Jun 29, 2013 | Financial Times |
By April Dembosky in Salinas, California

Big data is on its way to the dinner table. Silicon Valley executives are for the first time forming agriculture partnerships using the latest sensor and mobile technologies to create "smart farms".

The Steinbeck Innovation Cluster, named after John Steinbeck, the author who set his classic novel Grapes of Wrath in the Salinas Valley where the venture is based, is a coalition of top technology and agricultural companies, universities and venture capitalists focused on promoting technology research and entrepreneurship in agriculture.

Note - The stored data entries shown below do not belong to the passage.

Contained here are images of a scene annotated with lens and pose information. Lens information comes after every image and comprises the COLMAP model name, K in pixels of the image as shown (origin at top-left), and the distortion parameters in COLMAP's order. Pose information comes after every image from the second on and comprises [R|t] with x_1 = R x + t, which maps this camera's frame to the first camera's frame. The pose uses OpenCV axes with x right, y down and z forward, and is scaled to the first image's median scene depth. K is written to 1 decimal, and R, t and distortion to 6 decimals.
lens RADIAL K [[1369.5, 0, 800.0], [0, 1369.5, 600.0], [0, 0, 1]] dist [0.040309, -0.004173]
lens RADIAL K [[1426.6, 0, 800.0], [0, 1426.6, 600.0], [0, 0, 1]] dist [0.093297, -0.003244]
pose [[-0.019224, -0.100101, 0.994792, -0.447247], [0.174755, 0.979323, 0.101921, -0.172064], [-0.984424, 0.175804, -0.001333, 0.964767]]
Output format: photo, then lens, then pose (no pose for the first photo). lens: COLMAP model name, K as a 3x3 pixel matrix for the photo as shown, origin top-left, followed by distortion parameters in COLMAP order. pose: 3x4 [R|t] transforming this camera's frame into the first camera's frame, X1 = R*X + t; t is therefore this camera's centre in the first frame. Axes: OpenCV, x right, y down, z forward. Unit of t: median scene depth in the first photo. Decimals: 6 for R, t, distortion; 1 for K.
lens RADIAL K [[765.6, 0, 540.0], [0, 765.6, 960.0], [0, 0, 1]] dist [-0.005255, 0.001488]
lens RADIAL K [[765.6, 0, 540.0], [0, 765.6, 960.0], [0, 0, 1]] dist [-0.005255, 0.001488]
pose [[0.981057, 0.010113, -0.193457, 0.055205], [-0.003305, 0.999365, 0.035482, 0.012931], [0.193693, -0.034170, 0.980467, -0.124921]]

The Salinas Valley, which is home to an $8bn farming industry, produces fruit and vegetables for nine months of the year, and is the main source of lettuce, strawberries, broccoli and other fresh vegetables in the US.

Investors say that the valley is the perfect testing ground for new agricultural technologies aimed at improving efficiency and yields in the fresh food system. With the global population expected to reach 9bn by 2050, and an increasing emphasis on fresh produce to combat obesity, food production needs to double to feed the world's people.

Farmers are already testing soil sensors that help monitor moisture levels from their iPads 500 miles away. Various devices track vegetables from the ground to the grocery store shelves to identify sources of potential contamination. Drones are being considered for deploying pesticides, or determining which sections of a field are ready for harvest.

Larger farms in Midwestern US have been using some of these technologies on durable crops, but Salinas Valley farmers are adapting them for fresh, perishable crops, while the Steinbeck group hopes that innovations will arise from the Silicon Valley partnerships.

Organisers hope that agricultural companies, such as Taylor Farms and Driscoll's, the leading producers of ready-to-eat salads and strawberries, will invest $5m, with Silicon Valley groups and investors putting in $20m.

John Hartnett, a partner at SVG Partners in San Jose and founder of the Steinbeck project, said the marriage of talents and capital between the Silicon and Salinas Valleys would help develop new technologies: "This is an opportunity to connect them together."

The Steinbeck initiative aims to align the interests of big technology companies, such as IBM and Cisco, with large agricultural groups to research and test technical developments before using venture capitalists to help take them mainstream.

Silicon Valley venture capitalists have historically shied away from agricultural technology, preferring instead the high returns of internet and software ventures. Likewise, farmers have eschewed investor relationships that would cut into their already slim margins.

"When you own the land and you take the crop risk, guess what - VCs aren't getting 90 per cent of that," said Dennis Donohue, a radicchio grower and former mayor of Salinas.